Monday, January 08, 2007

[Not] A New Dance Step: Fed-Skirting Around The Issue

Federal Reserve member Donald L. Kohn's speech gives a refreshingly upbeat view of the economy, and it tempers the market's skittishness a bit.

I do like this guy Kohn. He seems to shoot from the hip, most unlike our previous -- or even our current -- Fed Chairman.

high noon
[Thanks to eigakoji.seesaa.net for the image.]

Of course, he has to use that Fed hot-cold rhetoric that is so "de rigueur" these days. He tells us that inflation should probably tame over 2007, and the economy should find a good strong pace; but then he throws in the usual "we must wait for the actual figures" to keep us from jumping to any conclusions about future Fed actions.
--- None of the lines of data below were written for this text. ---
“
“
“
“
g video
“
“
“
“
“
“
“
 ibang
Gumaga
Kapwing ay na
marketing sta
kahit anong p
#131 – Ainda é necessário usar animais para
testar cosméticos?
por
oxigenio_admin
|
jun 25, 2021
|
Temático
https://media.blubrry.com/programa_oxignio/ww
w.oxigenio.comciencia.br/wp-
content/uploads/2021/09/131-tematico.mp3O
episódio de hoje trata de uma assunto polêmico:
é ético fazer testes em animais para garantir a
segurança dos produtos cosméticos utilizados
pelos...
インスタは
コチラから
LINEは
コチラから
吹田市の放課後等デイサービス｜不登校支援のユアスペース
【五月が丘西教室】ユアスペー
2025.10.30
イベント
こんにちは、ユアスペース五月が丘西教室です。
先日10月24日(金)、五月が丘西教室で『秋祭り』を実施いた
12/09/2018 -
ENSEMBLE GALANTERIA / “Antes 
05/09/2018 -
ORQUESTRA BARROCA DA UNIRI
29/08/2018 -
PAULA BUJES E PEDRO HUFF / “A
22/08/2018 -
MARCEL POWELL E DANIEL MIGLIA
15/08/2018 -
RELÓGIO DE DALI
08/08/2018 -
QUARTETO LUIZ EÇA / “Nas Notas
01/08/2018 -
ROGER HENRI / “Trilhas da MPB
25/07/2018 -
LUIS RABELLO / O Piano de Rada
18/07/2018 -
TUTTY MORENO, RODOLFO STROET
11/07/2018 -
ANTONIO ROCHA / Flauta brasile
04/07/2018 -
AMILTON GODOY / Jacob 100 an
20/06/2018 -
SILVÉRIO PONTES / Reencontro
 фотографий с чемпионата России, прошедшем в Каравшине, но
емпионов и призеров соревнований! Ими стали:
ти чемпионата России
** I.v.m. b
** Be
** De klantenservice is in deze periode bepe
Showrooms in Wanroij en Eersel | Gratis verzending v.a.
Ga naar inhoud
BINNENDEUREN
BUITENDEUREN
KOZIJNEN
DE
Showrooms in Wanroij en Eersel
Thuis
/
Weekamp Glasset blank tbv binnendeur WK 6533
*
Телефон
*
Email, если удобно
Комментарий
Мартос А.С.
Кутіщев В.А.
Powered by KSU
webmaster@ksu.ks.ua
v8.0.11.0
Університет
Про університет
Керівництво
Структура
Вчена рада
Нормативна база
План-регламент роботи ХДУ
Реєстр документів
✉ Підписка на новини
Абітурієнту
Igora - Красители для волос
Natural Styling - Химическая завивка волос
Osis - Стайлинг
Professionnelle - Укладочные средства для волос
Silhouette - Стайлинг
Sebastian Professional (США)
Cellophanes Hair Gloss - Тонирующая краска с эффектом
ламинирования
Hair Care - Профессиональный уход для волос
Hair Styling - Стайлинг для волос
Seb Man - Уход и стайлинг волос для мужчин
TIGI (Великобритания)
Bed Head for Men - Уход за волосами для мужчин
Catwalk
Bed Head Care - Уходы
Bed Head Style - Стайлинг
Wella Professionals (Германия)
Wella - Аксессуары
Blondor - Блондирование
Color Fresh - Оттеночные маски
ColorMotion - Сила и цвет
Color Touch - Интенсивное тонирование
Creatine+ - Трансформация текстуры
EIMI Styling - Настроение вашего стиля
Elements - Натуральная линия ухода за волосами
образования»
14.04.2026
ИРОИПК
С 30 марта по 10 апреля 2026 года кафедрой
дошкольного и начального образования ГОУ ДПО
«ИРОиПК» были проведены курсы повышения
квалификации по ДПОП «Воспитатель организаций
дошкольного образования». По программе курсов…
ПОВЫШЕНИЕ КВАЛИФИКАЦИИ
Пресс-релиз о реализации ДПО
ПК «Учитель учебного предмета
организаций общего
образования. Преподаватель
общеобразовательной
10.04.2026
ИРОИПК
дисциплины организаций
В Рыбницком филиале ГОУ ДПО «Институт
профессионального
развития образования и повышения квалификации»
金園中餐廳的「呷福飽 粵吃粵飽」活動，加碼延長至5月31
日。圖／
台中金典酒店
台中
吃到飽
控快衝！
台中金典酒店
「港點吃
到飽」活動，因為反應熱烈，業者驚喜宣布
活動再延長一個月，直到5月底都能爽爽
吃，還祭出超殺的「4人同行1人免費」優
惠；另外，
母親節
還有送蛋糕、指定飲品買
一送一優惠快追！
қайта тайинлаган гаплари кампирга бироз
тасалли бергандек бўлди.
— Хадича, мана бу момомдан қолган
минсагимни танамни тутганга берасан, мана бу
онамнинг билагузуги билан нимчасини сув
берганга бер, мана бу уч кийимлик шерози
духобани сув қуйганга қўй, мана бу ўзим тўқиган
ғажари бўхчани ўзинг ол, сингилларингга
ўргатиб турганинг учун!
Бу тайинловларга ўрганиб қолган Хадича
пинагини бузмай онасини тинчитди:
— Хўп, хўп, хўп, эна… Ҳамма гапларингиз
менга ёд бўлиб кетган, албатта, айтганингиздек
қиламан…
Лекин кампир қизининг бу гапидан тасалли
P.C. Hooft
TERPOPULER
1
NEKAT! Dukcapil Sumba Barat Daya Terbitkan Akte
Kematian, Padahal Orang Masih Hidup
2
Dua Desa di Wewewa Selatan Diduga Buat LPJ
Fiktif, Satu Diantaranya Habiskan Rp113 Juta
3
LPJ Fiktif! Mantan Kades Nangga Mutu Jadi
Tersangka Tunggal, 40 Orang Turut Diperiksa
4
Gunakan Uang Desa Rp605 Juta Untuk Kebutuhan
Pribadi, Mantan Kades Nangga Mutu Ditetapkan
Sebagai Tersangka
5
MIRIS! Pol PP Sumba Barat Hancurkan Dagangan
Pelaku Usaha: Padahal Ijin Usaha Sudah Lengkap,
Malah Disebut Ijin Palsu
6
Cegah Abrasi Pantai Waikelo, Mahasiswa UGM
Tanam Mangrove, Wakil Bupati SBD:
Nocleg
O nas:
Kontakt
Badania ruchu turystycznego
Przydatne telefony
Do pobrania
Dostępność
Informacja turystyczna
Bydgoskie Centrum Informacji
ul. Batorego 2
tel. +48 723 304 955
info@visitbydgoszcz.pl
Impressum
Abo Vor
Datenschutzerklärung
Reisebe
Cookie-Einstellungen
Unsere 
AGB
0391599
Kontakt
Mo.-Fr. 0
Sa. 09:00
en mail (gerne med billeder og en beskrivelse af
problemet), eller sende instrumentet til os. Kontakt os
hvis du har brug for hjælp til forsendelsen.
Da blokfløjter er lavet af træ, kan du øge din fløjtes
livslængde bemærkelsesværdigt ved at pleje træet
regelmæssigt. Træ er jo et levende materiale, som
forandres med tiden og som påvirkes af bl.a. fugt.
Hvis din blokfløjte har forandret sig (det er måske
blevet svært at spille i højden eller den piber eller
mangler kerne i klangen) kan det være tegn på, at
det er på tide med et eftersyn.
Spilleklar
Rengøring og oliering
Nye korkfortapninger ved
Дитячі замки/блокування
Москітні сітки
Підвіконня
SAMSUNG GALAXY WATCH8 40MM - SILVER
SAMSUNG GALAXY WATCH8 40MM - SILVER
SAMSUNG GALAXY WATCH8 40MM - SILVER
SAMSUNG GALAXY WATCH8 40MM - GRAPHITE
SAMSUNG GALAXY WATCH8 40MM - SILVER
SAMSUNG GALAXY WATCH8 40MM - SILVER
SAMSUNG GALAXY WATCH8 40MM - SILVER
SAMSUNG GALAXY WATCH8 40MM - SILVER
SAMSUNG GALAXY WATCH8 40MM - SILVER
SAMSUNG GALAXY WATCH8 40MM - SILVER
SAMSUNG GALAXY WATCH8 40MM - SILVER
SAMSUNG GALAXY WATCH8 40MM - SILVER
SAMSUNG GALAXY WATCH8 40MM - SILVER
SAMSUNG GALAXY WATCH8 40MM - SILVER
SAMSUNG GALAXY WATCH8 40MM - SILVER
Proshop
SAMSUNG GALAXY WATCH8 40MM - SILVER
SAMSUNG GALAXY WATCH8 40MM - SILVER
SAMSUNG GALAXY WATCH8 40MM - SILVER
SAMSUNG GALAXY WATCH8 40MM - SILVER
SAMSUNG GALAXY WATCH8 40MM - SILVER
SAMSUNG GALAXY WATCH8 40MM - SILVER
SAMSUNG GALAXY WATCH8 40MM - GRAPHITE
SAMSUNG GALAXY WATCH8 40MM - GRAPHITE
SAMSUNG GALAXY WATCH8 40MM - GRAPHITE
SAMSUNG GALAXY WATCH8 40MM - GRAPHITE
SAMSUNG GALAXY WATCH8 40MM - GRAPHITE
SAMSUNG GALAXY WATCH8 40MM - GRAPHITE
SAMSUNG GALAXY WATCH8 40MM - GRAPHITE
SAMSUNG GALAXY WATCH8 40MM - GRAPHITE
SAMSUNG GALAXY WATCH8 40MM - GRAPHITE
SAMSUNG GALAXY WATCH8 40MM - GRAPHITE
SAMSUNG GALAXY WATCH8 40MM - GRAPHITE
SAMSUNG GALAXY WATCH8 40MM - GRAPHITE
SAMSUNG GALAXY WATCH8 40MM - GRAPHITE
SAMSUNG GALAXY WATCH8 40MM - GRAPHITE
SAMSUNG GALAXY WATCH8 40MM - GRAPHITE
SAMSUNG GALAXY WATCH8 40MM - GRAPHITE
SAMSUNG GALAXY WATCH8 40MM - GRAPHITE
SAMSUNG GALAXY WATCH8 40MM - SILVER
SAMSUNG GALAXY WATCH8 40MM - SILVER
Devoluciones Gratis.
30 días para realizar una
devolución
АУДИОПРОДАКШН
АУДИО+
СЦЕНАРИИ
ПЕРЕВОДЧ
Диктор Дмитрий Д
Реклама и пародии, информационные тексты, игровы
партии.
He describes the Fed's present Catch 22 this way (see my previous post for my description of the problem they face):

"Our uncertainty about what pushed home prices and sales to those elevated levels raises questions about how the market will adjust now that expectations of the rate of house price appreciation are being trimmed.... We also do not know whether the possible stabilization that seems to be taking hold would be immune to a rise in longer-term interest rates should term premiums increase or the federal funds rate fail to follow the downward path currently built into market expectations."

Let me put that into simpler terms. I think he is saying that the possibility that the Fed's previous accommodative monetary policy might be the factor that pushed home prices and sales to those elevated levels raises the fear that the market might react poorly if the Fed were to decide to lower accommodation even more than it already has.

This is pretty much in line with my own thinking as expressed in the above-linked post. The language he uses is typical of the Fed; they hate to implicate themselves as the cause of any of the damage that we note (prohibitive and/or speculative [depending on your frame of mind and pocketbook] housing price increases, for example), and they even apparently feel a need to scrummage up technical argumentation in defense of themselves. See this post for a description of one such econometric attempt that, IMHO, falls flat on its face.